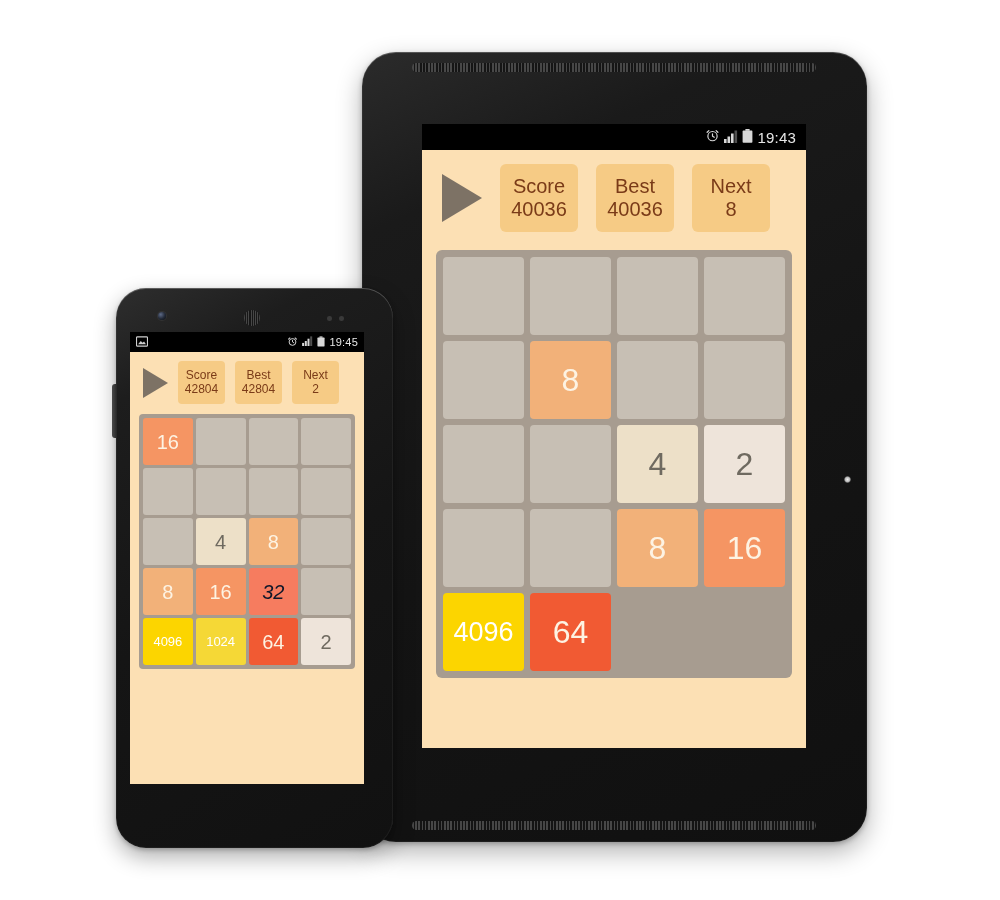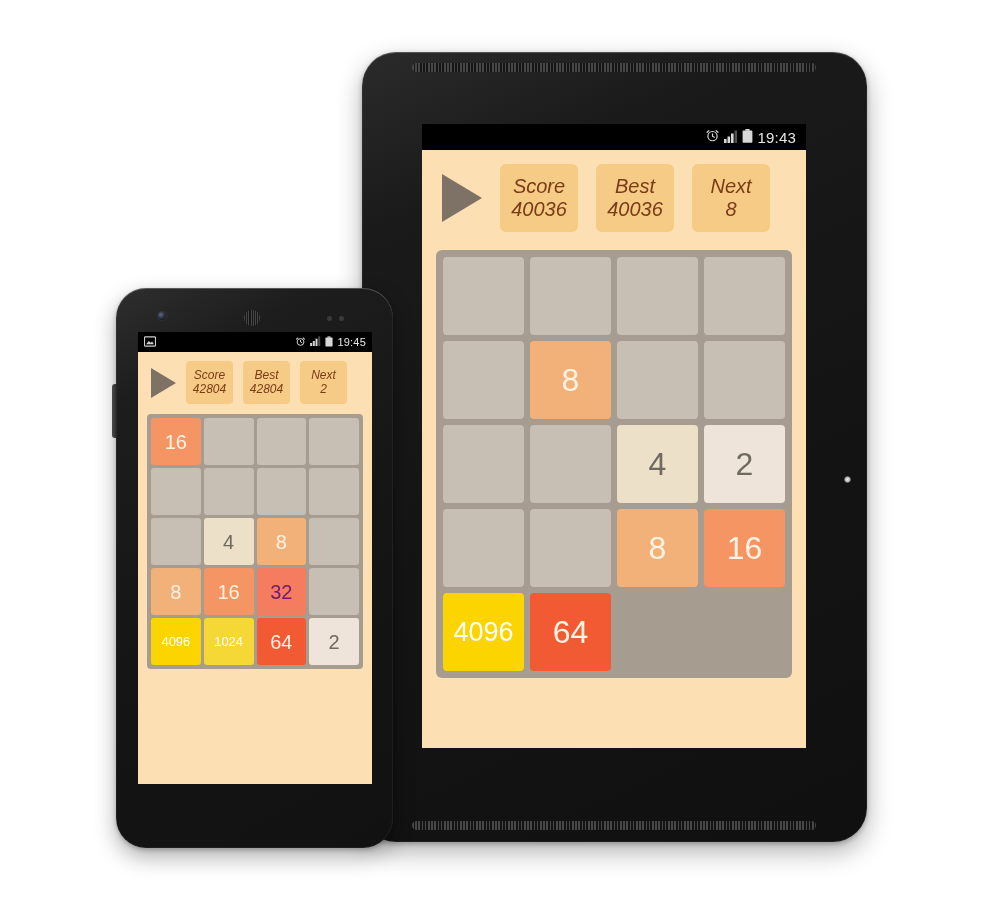--- a/index.html
+++ b/index.html
@@ -107,7 +107,7 @@
   .scorebox {
     background:#f6cb85; border-radius:6px; text-align:center;
     color:#7a3b18; line-height:1.15; font-weight:400;
-    display:flex; flex-direction:column; justify-content:center; align-items:center;font-style:italic;
+    display:flex; flex-direction:column; justify-content:center; align-items:center;
   }
 
   .grid { background:#a79c90; display:grid; grid-template-columns:repeat(4,1fr); }

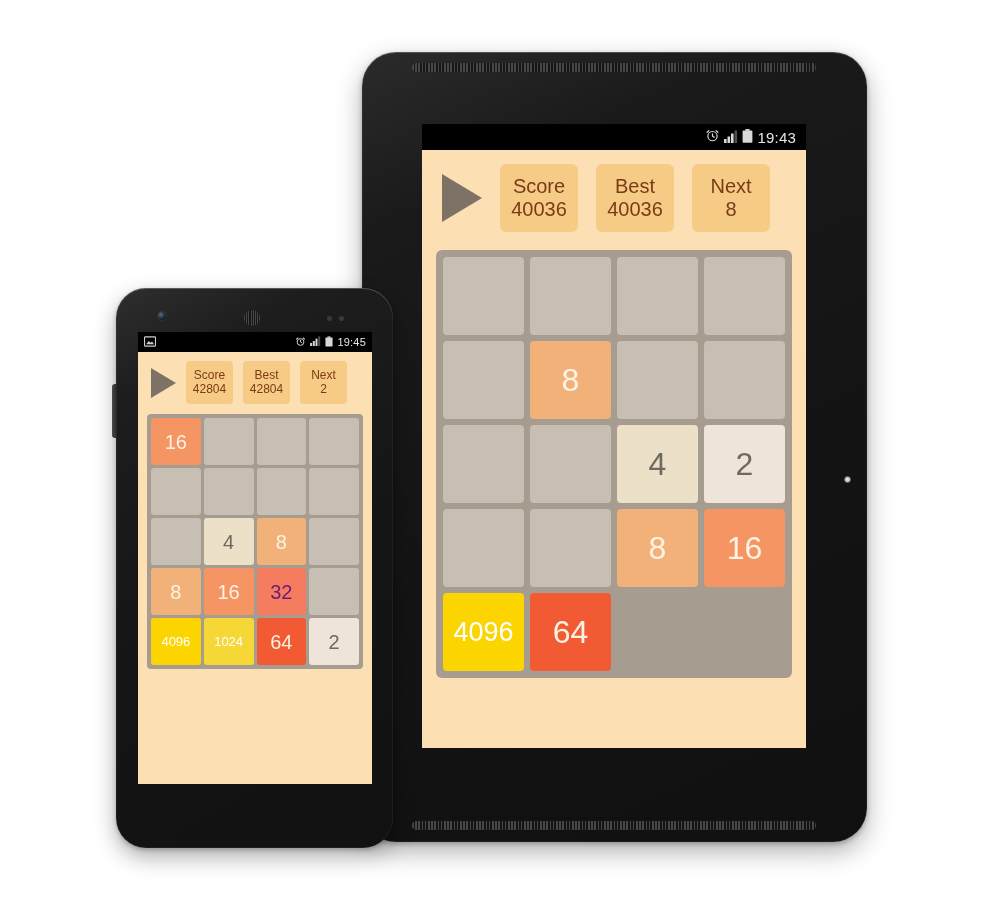--- a/index.html
+++ b/index.html
@@ -56,7 +56,7 @@
     box-shadow: inset 0 1px 0 rgba(255,255,255,0.20), inset 0 0 0 1px rgba(255,255,255,0.05);
   }
   #phone .screen {
-    position:absolute; left: 22px; top: 44px; width: 234px; height: 452px;
+    position:absolute; left: 14px; top: 44px; width: 234px; height: 452px;
     background: #fce0b4; overflow:hidden;
   }
   .phone-cam {

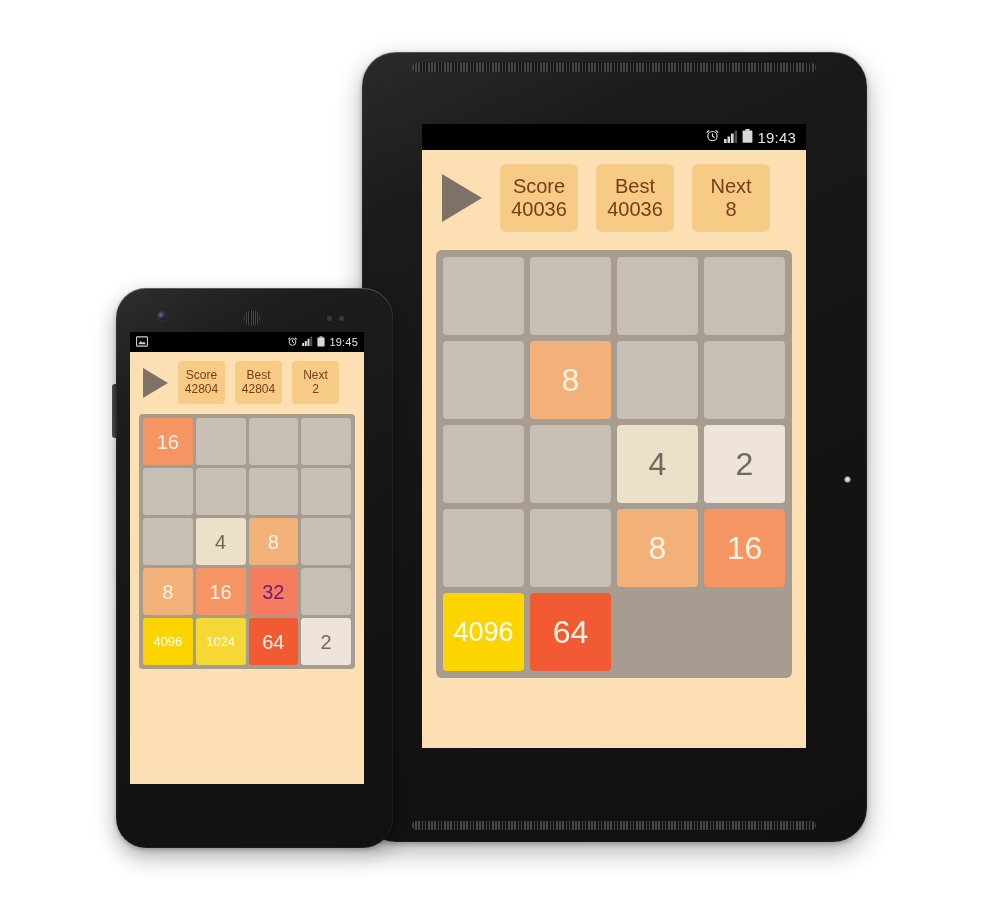--- a/index.html
+++ b/index.html
@@ -295,7 +295,7 @@
             <div class="cell empty" style="background: rgb(199, 191, 180);"></div>
             <div class="cell" style="background: rgb(242, 177, 121); color: rgb(253, 243, 227);">8</div>
             <div class="cell" style="background: rgb(245, 149, 99); color: rgb(253, 243, 227);">16</div>
-            <div class="cell" style="background: rgb(246, 124, 95); color: #701a75;">32</div>
+            <div class="cell" style="background: rgb(246, 124, 95); color: #0f172a; font-style: italic;">32</div>
             <div class="cell empty" style="background: rgb(199, 191, 180);"></div>
             <div class="cell small" style="background: rgb(252, 213, 0); color: rgb(255, 255, 255);">4096</div>
             <div class="cell small" style="background: rgb(245, 216, 54); color: rgb(255, 255, 255);">1024</div>

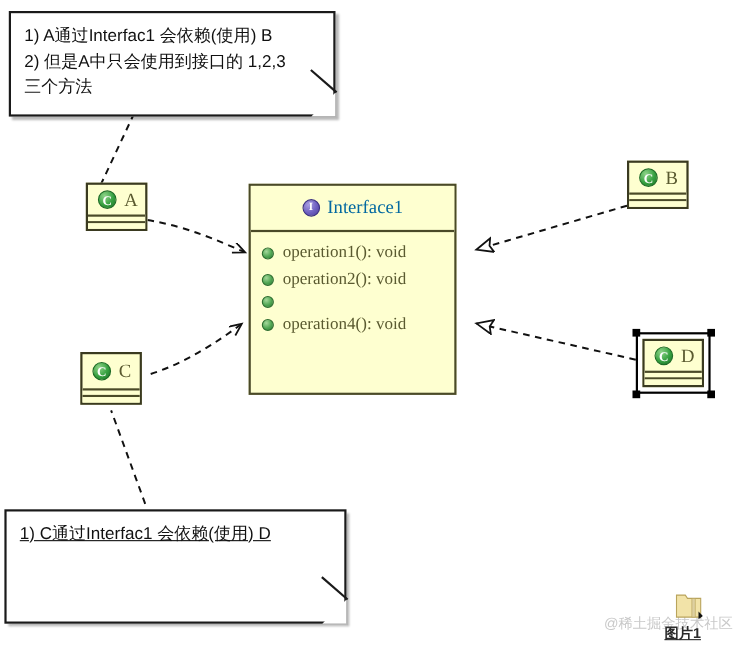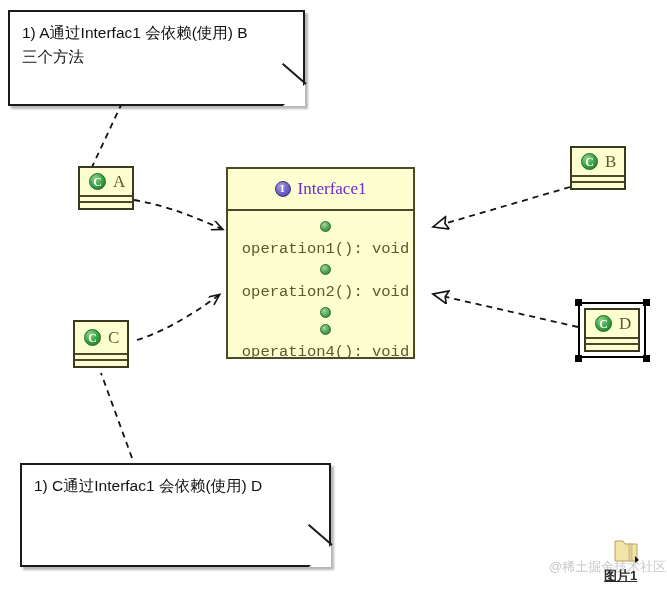--- a/index.html
+++ b/index.html
@@ -234,6 +234,7 @@
 
   <div class="note" style="left:8px; top:10px; width:297px; height:96px;">
     <div class="note-line">1) A通过Interfac1 会依赖(使用) B</div>
+    <div class="note-line">2) 但是A中只会使用到接口的 1,2,3</div>
     <div class="note-line">三个方法</div>
     <span class="fold"></span>
     <span class="fold-edge"></span>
-.-.-
YOUR TASK:
Consider the material above. Report how many of its lines contain the word "direction", and nothing more.

RESULT:
2